Tally the lines in the listing below that hold the string "down", and reply with that tally alone.

→ Available data:
========================

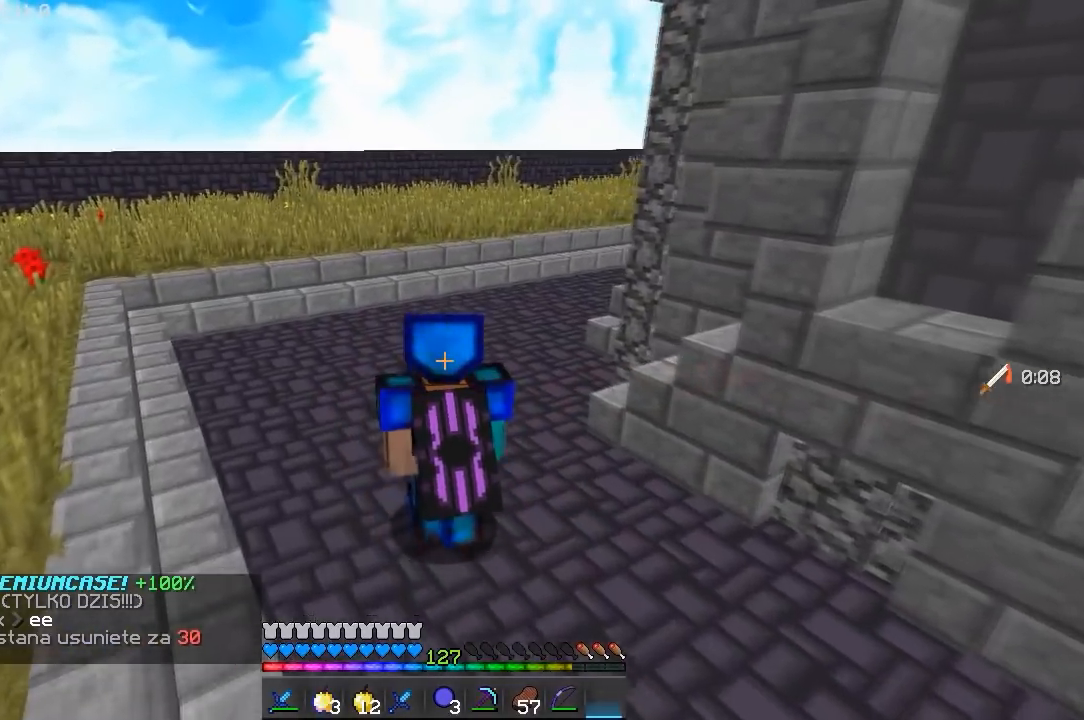
{"keys": ["a", "w"], "mouse": [], "events": []}
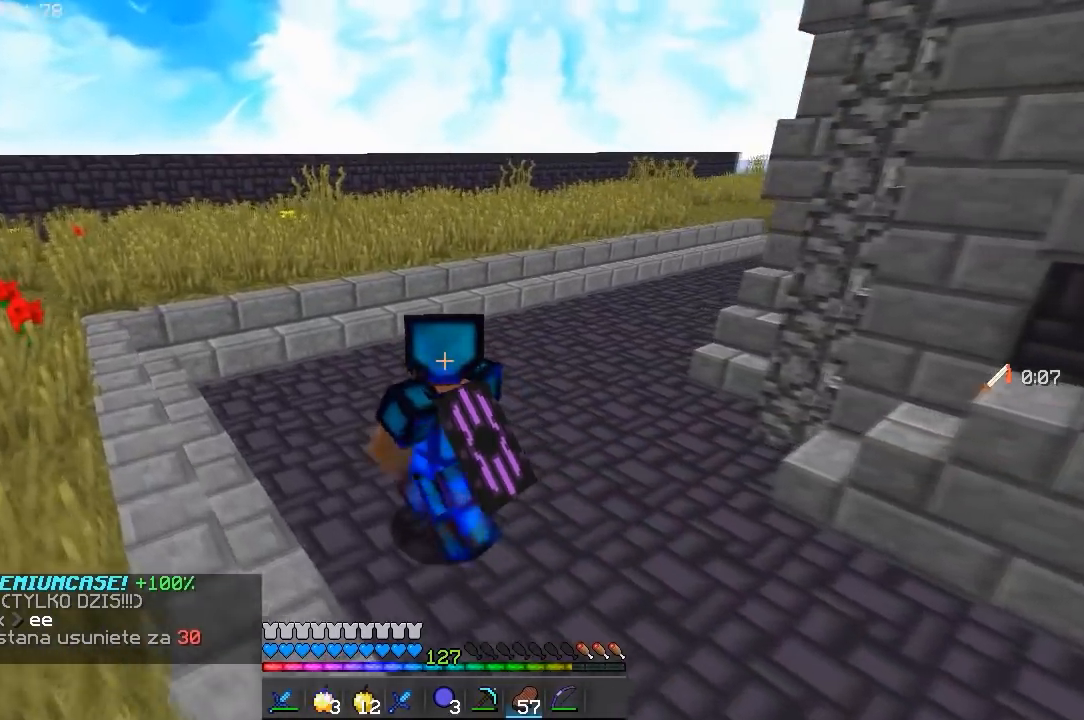
{"keys": ["a", "w"], "mouse": ["left", "right"], "events": [[333, "mouse_left", "down"], [333, "mouse_right", "down"]]}
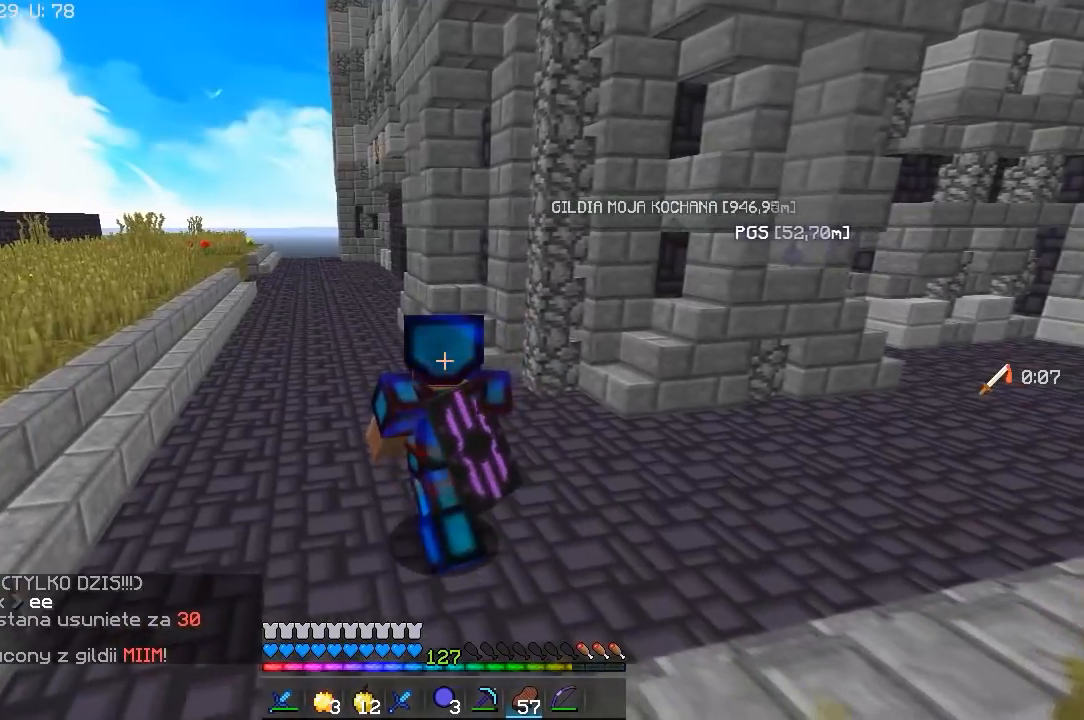
{"keys": ["a", "w"], "mouse": ["left", "right"], "events": []}
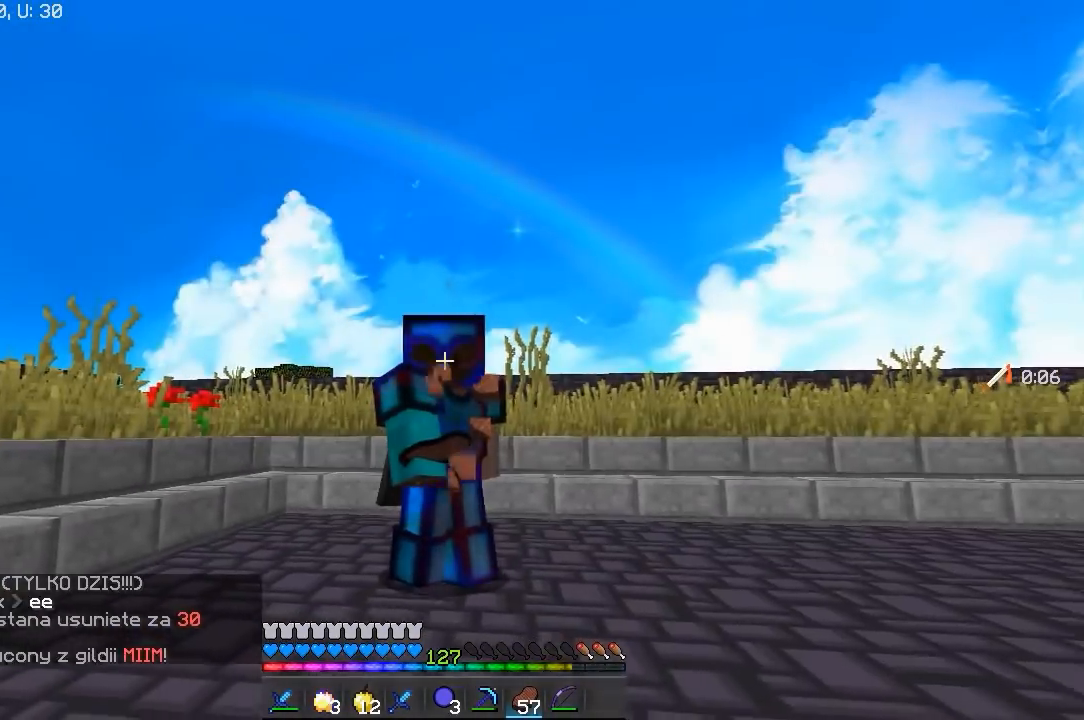
{"keys": ["a"], "mouse": ["left", "right"], "events": [[367, "w", "up"], [400, "mouse_left", "up"], [433, "mouse_left", "down"]]}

========================

→ Result for this task:
2